I have a Dell precision T5400 workstation with a Dell hardware SAS raid controller and 2 SAS drives in striping.

Since kernel 3.9 was released I seem to be unable to boot properly and get a "Write Same Failed" error that floods my screen. The issue is reported here by another user.

I wanted to change the value max_write_same_blocks as described in the link above but was unable to locate this file anywhere in /sys/devices/.

I do have 2 entries in /sys/devices/pci0000:00 folder that have in total 8 ATA entries within them 0000:00:1f.1 and 0000:00:1f.2 but they keep moving around.

One boot 0000:00:1f.1 might have the folders ATA1 and ATA2 listed with host0 and host1 listed within those folders respectively. Next boot it might have ATA7 and ATA8 listed with a entirely different host listed inside as well.

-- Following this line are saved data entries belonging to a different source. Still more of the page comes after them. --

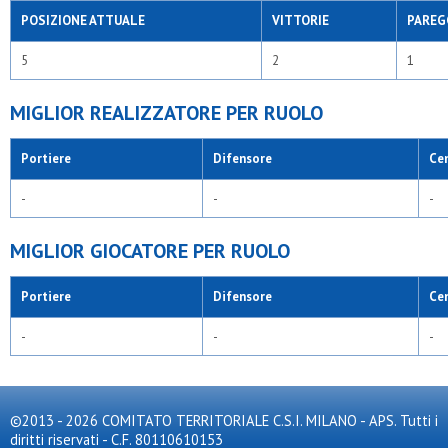
POSIZIONE ATTUALE
VITTORIE
PAREG
5
2
1
MIGLIOR REALIZZATORE PER RUOLO
Portiere
Difensore
Ce
-
-
-
MIGLIOR GIOCATORE PER RUOLO
Portiere
Difensore
Ce
-
-
-
©2013 - 2026 COMITATO TERRITORIALE C.S.I. MILANO - APS. Tutti i
diritti riservati - C.F. 80110610153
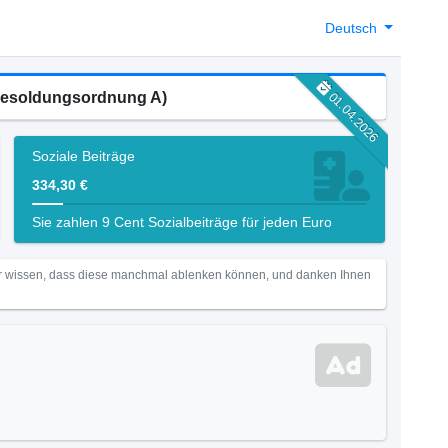
Deutsch
 Besoldungsordnung A)
01.04.2026
Soziale Beiträge
334,30 €
Sie zahlen 9 Cent Sozialbeiträge für jeden Euro
Wir wissen, dass diese manchmal ablenken können, und danken Ihnen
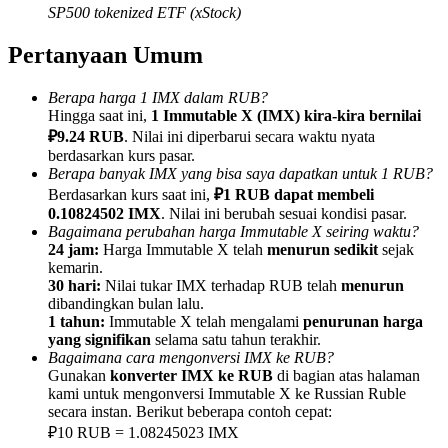
SP500 tokenized ETF (xStock)
Pertanyaan Umum
Berapa harga 1 IMX dalam RUB?
Referensi
Hingga saat ini,
1 Immutable X (IMX) kira-kira bernilai
₽9.24 RUB
. Nilai ini diperbarui secara waktu nyata
Undang teman untuk mendapatkan imbalan tunai
berdasarkan kurs pasar.
Berapa banyak IMX yang bisa saya dapatkan untuk 1 RUB?
BTC Welcome Rewards
Berdasarkan kurs saat ini,
₽1 RUB dapat membeli
0.10824502 IMX
. Nilai ini berubah sesuai kondisi pasar.
Bagaimana perubahan harga Immutable X seiring waktu?
24 jam:
Harga Immutable X telah
menurun sedikit
sejak
kemarin.
30 hari:
Nilai tukar IMX terhadap RUB telah
menurun
dibandingkan bulan lalu.
1 tahun:
Immutable X telah mengalami
penurunan harga
yang signifikan
selama satu tahun terakhir.
Bagaimana cara mengonversi IMX ke RUB?
Gunakan
konverter IMX ke RUB
di bagian atas halaman
kami untuk mengonversi Immutable X ke Russian Ruble
secara instan. Berikut beberapa contoh cepat:
BTC Welcome Rewards
₽10 RUB = 1.08245023 IMX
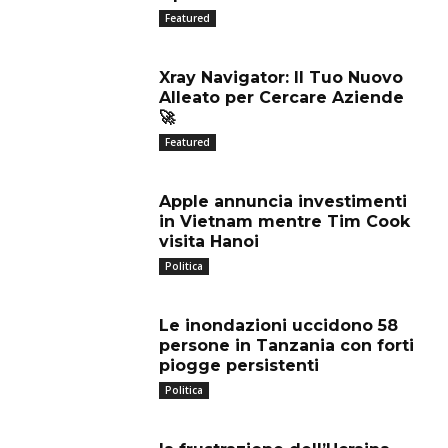
Featured
Xray Navigator: Il Tuo Nuovo
Alleato per Cercare Aziende
🚀
Featured
Apple annuncia investimenti
in Vietnam mentre Tim Cook
visita Hanoi
Politica
Le inondazioni uccidono 58
persone in Tanzania con forti
piogge persistenti
Politica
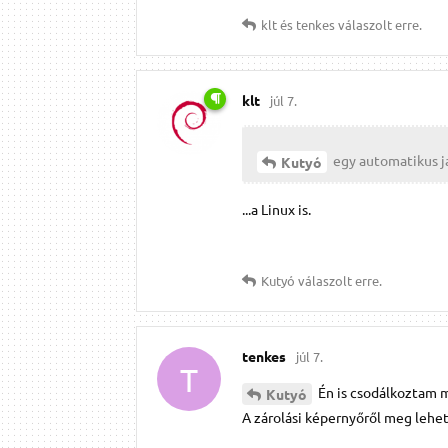
klt
és
tenkes
válaszolt erre.
klt
júl 7.
egy automatikus j
Kutyó
...a Linux is.
Kutyó
válaszolt erre.
tenkes
júl 7.
T
Én is csodálkoztam m
Kutyó
A zárolási képernyőről meg lehet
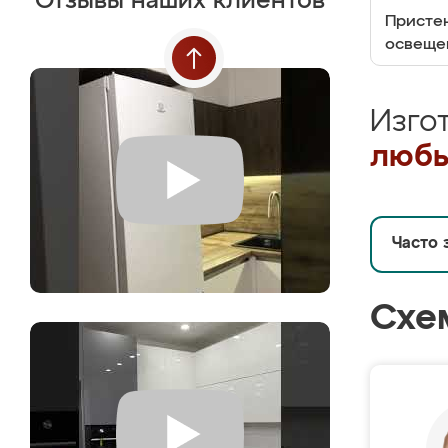
Отзывы наших клиентов
Пристен
освеще
Изго
любы
Часто 
Схе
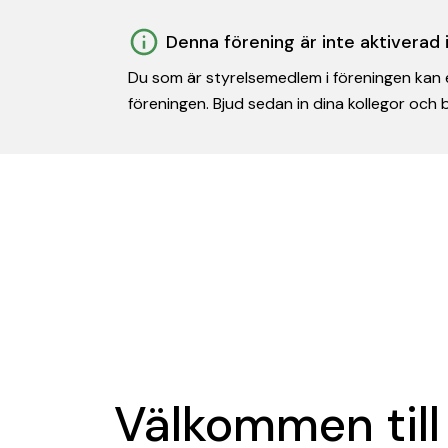
Denna förening är inte aktiverad
Du som är styrelsemedlem i föreningen kan e
föreningen. Bjud sedan in dina kollegor och
Välkommen till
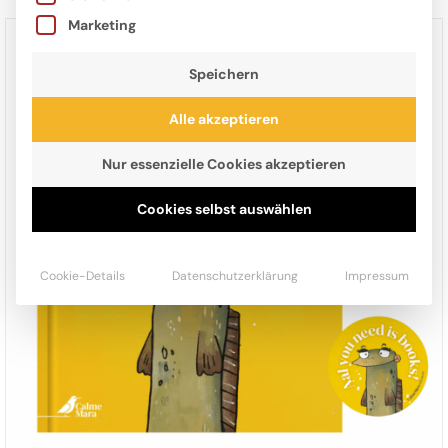
Marketing
Speichern
Alle akzeptieren
Nur essenzielle Cookies akzeptieren
Cookies selbst auswählen
Cookie-Details
Datenschutzerklärung
Impressum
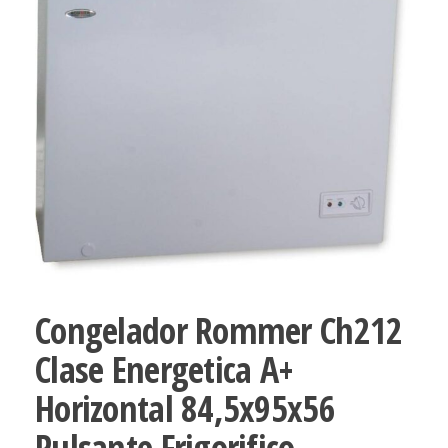
Congelador Rommer Ch212
Clase Energetica A+
Horizontal 84,5x95x56
Pulsante Frigorifico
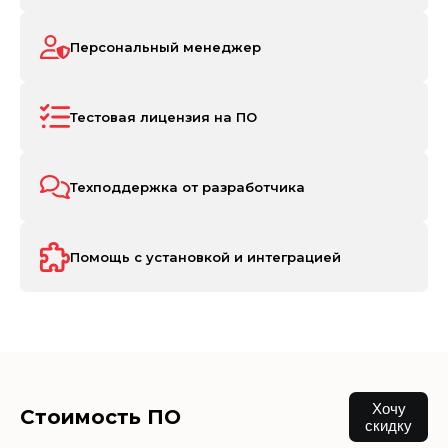
Персональный менеджер
Тестовая лицензия на ПО
Техподдержка от разработчика
Помощь с установкой и интеграцией
Хочу
Стоимость ПО
скидку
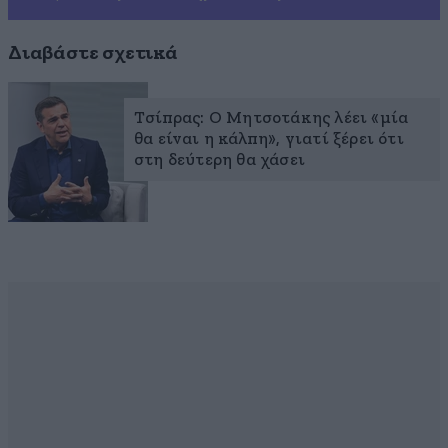
Διαβάστε σχετικά
Τσίπρας: Ο Μητσοτάκης λέει «μία
θα είναι η κάλπη», γιατί ξέρει ότι
στη δεύτερη θα χάσει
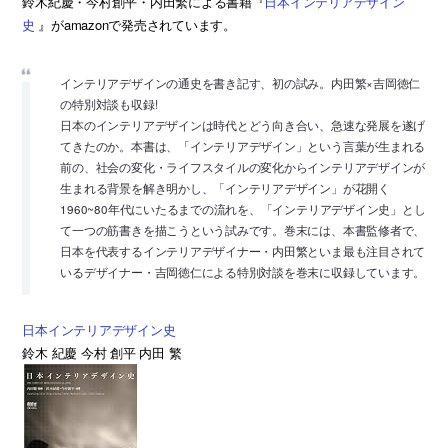
鈴木紀慶・今村創平・内田繁による書籍『
日本インテリアデザイン
史
』がamazonで発売されています。
インテリアデザインの通史を書き記す、初の試み。内田繁×吉岡徳仁
の特別対談も収録!
日本のインテリアデザインは時代とどう向き合い、急速な発展を遂げ
てきたのか。本書は、「インテリアデザイン」という言葉が生まれる
前の、社会の変化・ライフスタイルの変化からインテリアデザインが
生まれる背景を解き明かし、「インテリアデザイン」が花開く
1960~80年代にいたるまでの流れを、「インテリアデザイン史」とし
て一つの筋書きを描こうという試みです。巻末には、本書監修者で、
日本を代表するインテリアデザイナー・内田繁といま最も注目されて
いるデザイナー・吉岡徳仁による特別対談を巻末に収録しています。
日本インテリアデザイン史
鈴木 紀慶 今村 創平 内田 繁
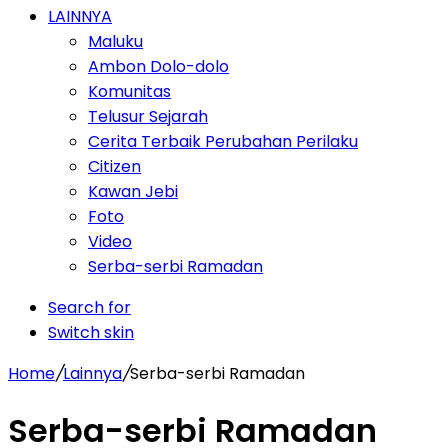
LAINNYA
Maluku
Ambon Dolo-dolo
Komunitas
Telusur Sejarah
Cerita Terbaik Perubahan Perilaku
Citizen
Kawan Jebi
Foto
Video
Serba-serbi Ramadan
Search for
Switch skin
Home
/
Lainnya
/
Serba-serbi Ramadan
Serba-serbi Ramadan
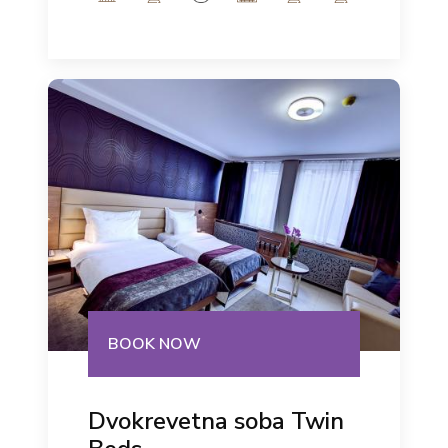
BOOK NOW
Dvokrevetna soba Twin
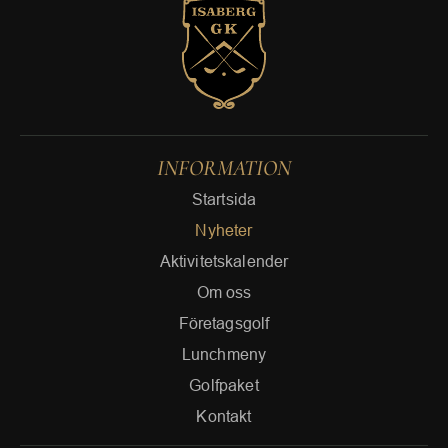
INFORMATION
Startsida
Nyheter
Aktivitetskalender
Om oss
Företagsgolf
Lunchmeny
Golfpaket
Kontakt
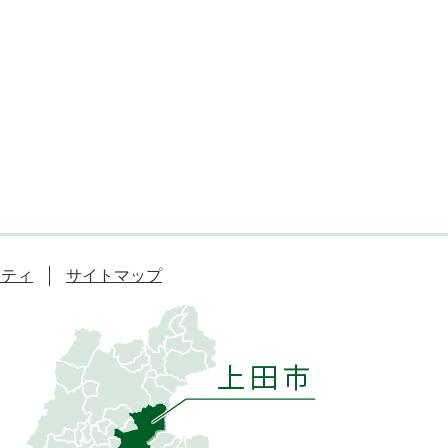
リティ
サイトマップ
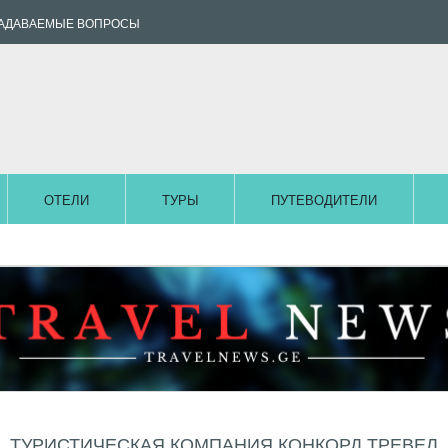
ЗАДАВАЕМЫЕ ВОПРОСЫ
ОТЕЛИ
ТУРЫ
ПУТЕВОДИТЕЛИ
ТУРИСТИЧЕСКАЯ КОМПАНИЯ КОНКОРД ТРЕВЕЛ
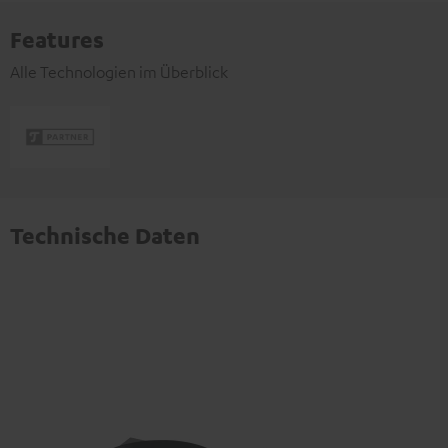
Features
Alle Technologien im Überblick
Technische Daten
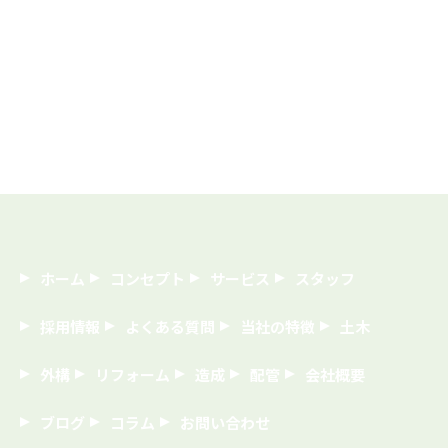
ホーム
コンセプト
サービス
スタッフ
採用情報
よくある質問
当社の特徴
土木
外構
リフォーム
造成
配管
会社概要
ブログ
コラム
お問い合わせ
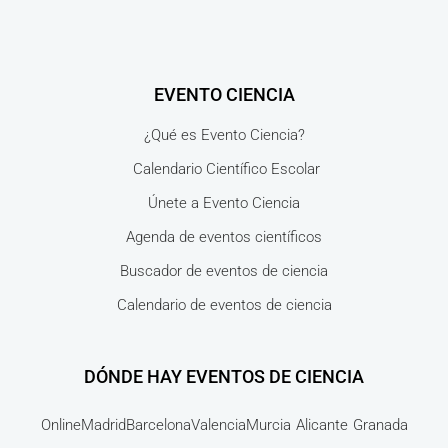
EVENTO CIENCIA
¿Qué es Evento Ciencia?
Calendario Científico Escolar
Únete a Evento Ciencia
Agenda de eventos científicos
Buscador de eventos de ciencia
Calendario de eventos de ciencia
DÓNDE HAY EVENTOS DE CIENCIA
Online
Madrid
Barcelona
Valencia
Murcia
Alicante
Granada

I tried making a /etc/tmpfiles.d/scsi.conf file to write the max_write_same_blocks command and add the value 0 to it but since the assignments keep changing it still fails.

I also tried the following.

  • I tried installing the drivers from Dell (with much difficulty as they are RPM's and not build for my ARCH system).
  • I tried the 3.10 kernel as well from the testing repo's, same deal.
  • I Tried a mirror instead off a striping set but nothing changed.
  • I Tried upgrading the firmware of the raid controller via Windows (I was desperate).

I am desperate at this point as the only machine left to me is a little atom netbook :-) The only way to access my machine is via a chroot from the install DVD.

Is there a way to generally disable write_same if the machine doesn't support it ? Is this actually a bug in the kernel that is going to be fixed, or did they permanently change something > Kernel 3.9 that breaks my install ?

I would appreciate any insight or suggestion you an give me.

Grand Master Tux

Posted 2013-07-08T11:11:10.083

Reputation: 11

Which RAID system are you using. The onboard one? The optional PERC 6? https://patchwork.kernel.org/patch/1898441/ patches drivers/md/dm-table.c to I assume onboard (ATA?) Intel fake RAID. Is this correct?

– Hennes – 2013-07-08T11:47:43.203

I am using the Perc6 controller that was fitted to the unit when i bought it, the motherboard has no build in SAS raid controller as far as i know. – Grand Master Tux – 2013-07-08T12:17:56.843

Can you boot an older kernel (one which worked) and then try a new kernel with this patch ? I know manually patching a kernel for each new version is not a great solution, but it will allow you work on something better than your little netbook until a proper solution is found.

– Hennes – 2013-07-08T12:49:56.010

i can indeed use the LTS kernel and boot, but that was not what i was looking for. i will try the patch though. – Grand Master Tux – 2013-07-08T12:59:12.083

The Idea is to boot a working kernel (e.g. the LTS one), download the tarball of a modern kernel, patch the modern kernel and boot the patched, modern kernel until a fix is found. Given that this problem happens to several configuration (not just PERC6, but also at least also to some H200's and some 3ware cards) there should be a fix 'soon'. – Hennes – 2013-07-08T15:27:48.313

No answers